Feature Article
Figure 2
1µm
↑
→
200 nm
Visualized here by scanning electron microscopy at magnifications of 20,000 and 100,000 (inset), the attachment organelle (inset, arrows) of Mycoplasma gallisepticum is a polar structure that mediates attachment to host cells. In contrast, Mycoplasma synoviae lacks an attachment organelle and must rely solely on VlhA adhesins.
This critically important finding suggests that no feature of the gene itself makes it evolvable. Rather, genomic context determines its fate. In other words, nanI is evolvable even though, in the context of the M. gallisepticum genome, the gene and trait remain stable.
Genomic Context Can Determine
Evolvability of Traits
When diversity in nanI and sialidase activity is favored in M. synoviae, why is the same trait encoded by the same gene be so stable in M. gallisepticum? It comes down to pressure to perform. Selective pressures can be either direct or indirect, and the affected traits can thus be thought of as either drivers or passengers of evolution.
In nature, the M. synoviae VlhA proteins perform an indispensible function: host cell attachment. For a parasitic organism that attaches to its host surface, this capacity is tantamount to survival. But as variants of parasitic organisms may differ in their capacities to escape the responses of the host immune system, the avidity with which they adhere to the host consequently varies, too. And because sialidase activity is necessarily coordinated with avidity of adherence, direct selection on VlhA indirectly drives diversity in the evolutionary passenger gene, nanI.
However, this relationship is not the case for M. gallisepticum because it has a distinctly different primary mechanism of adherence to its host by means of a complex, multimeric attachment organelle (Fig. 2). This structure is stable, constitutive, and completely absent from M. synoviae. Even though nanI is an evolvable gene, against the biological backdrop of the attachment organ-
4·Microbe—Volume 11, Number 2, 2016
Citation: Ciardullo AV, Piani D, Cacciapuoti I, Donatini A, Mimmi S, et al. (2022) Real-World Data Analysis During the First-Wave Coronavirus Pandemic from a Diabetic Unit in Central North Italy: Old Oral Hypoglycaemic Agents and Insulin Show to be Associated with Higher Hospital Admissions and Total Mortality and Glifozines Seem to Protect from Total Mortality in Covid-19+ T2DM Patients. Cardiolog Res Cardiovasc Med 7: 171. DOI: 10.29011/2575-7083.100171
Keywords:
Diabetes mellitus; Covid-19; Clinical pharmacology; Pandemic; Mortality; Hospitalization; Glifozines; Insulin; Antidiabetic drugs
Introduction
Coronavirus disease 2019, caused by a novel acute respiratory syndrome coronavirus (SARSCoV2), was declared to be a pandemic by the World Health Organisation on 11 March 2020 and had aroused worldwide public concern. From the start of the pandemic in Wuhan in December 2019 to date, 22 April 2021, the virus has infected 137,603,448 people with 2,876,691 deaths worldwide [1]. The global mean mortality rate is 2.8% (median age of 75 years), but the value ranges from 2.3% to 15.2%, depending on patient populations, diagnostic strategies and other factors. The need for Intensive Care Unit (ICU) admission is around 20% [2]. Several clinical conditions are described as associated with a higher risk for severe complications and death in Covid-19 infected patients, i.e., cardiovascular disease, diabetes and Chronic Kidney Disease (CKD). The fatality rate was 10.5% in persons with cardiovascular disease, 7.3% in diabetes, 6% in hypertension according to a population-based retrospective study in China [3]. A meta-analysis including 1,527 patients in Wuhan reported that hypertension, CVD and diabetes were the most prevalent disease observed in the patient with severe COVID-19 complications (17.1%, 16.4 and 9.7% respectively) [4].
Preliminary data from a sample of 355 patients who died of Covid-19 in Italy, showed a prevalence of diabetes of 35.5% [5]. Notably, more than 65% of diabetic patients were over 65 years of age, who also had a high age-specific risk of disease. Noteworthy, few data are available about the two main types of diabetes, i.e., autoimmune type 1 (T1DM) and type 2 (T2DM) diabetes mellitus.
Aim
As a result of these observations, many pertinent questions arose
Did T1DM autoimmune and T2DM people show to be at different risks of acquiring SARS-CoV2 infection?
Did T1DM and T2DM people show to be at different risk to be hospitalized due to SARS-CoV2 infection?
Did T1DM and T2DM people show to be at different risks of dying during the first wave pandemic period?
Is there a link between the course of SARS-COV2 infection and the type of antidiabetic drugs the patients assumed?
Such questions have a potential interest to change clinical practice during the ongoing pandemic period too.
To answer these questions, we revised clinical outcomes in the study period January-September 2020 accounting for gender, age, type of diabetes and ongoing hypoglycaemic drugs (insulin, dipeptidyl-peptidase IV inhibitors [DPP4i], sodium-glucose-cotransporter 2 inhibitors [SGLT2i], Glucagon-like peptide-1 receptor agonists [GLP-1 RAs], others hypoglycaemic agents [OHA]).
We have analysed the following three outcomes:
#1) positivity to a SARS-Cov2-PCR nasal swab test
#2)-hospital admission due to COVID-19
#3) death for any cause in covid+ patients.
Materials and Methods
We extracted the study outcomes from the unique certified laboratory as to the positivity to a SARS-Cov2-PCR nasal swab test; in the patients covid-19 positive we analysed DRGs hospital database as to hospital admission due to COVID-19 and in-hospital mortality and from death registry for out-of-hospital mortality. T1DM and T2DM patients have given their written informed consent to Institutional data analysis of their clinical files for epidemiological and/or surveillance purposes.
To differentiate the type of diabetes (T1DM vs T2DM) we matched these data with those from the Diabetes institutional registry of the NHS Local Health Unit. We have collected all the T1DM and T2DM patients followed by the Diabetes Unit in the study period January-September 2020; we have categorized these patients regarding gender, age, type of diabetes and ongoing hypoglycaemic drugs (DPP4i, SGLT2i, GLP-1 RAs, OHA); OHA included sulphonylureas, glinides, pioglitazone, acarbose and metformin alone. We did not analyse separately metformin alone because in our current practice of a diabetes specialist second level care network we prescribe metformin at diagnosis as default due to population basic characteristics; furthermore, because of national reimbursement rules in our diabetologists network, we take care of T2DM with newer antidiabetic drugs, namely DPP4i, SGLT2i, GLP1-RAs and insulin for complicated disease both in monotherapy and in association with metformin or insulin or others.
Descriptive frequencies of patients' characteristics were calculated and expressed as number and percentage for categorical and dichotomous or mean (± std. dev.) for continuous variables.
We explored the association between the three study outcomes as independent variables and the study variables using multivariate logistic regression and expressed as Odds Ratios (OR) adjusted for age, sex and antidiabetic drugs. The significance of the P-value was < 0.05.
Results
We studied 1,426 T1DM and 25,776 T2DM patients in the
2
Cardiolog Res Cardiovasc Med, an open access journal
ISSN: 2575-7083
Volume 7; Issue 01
================
◆ **Task prompt**
Each line from the start of the records through the line holding "When diversity in" must be returned exactly; nothing else belongs in the answer.

◆ **Task answer**
Feature Article
Figure 2
1µm
↑
→
200 nm
Visualized here by scanning electron microscopy at magnifications of 20,000 and 100,000 (inset), the attachment organelle (inset, arrows) of Mycoplasma gallisepticum is a polar structure that mediates attachment to host cells. In contrast, Mycoplasma synoviae lacks an attachment organelle and must rely solely on VlhA adhesins.
This critically important finding suggests that no feature of the gene itself makes it evolvable. Rather, genomic context determines its fate. In other words, nanI is evolvable even though, in the context of the M. gallisepticum genome, the gene and trait remain stable.
Genomic Context Can Determine
Evolvability of Traits
When diversity in nanI and sialidase activity is favored in M. synoviae, why is the same trait encoded by the same gene be so stable in M. gallisepticum? It comes down to pressure to perform. Selective pressures can be either direct or indirect, and the affected traits can thus be thought of as either drivers or passengers of evolution.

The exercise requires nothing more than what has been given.